Her şeyin bir başlangıcı ve bir sonu vardır…
Canlılar için doğumla başlayan başlangıç, ölümle son bulur.
Ölen bir canlı için her şey bitmiştir.
Yahya Kemal, her ne kadar “bir çok gidenin her biri memnun ki yerinden / bir çok seneler geçti dönen yok seferinden” diyorsa da sanki bu şiiri yazdığına pişmanlık duyarmışçasına. “cihana yeniden gelmek hayal edilse bile / avunmak istemeyiz böyle bir teselliyle” diyen şiirini yazarak, görüşünün değiştiğini mi anlatmak istiyor acaba?
Her şeyin bir başı ve sonu vardırdan girip Yahya Kemal’i bile andık bu arada…
Geçtiğimiz hafta iki insan öldü…
İkisi de kadındı.
Biri, yıllarını Türk halk müziğine adamış ve ömrünü bu sanata vermiş Neriman Altındağ Tüfekçi.
Diğeri de sinema sanatçısı Hülya Avşar’ın annesi Emral Avşar.
Benim gazetelerim, televizyonlarım, Emral Hanım’ın ölümünü, kızı Hülya Avşar’ın gözyaşlarıyla bol miktarda verdiler.
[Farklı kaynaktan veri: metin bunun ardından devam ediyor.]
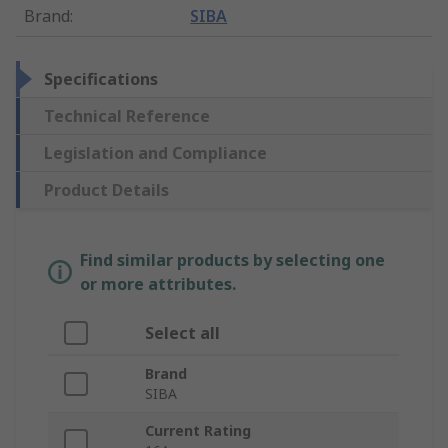
Brand
:
SIBA
Specifications
Technical Reference
Legislation and Compliance
Product Details
Find similar products by selecting one
or more attributes.
Select all
Brand
SIBA
Current Rating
Yine Türk halk müziği ustalarından Nida Tüfekçi’nin eşi Neriman Altındağ Tüfekçi, “Kışlalar doldu bugün / doldu boşaldı bugün / gel kardaş görüşelim / ayrılık oldu bugün” diye tüm televizyon ve gazete habercilerine bağıra bağıra bu dünyadan göç etti.
Emral Hanım, Hülya Avşar’ın annesi olmanın dışında, bildiğim kadarıyla pek özelliği olmaya bir hanımdı.
Tek özelliği, bana göre “anne” olması, özellikle de Hülya Avşar’ın annesi olmasıydı.
Neriman Altındağ Tüfekçi ile Emral Avşar’ı kıyaslamak istemiyorum. Çünkü ikisi de insan ancak bu iki hanımın bir gün arayla yaşama veda etmelerinin, gazete ve televizyonlarımızın haber olarak değerlendirme konusu, basının, dolayısıyla haberciliğimizin hangi noktaya geldiğinin görülmesi açısından çok ama çok ilginçti…
Allah’ın, rahmeti konusunda, bu iki hanıma, benim televizyonlarımın ve gazetelerimin yaklaştığı gibi değil, daha eşit ve daha adil davranacağına inanıyorum.
Her canlının başlangıcı doğumla, bitişi de ölümle noktalanır.
Faruk Nafiz Çamlıbel de bir şiirinde, varsılın ölümü ile yoksulun düğününü bir tutar.
Burada varsıllık – yoksulluk ikilemine değinmeden, ölenlerden birinin Hülya Avşar’ın annesi olması, diğerinin de ömrünü Türk Halk Müziğine adamış bir sanatçı olmasını belirtmek, yaygın ve saygın basınımızın bu iki ölüm olayına, habercilik açısından yaklaşımını sergilemek istedim.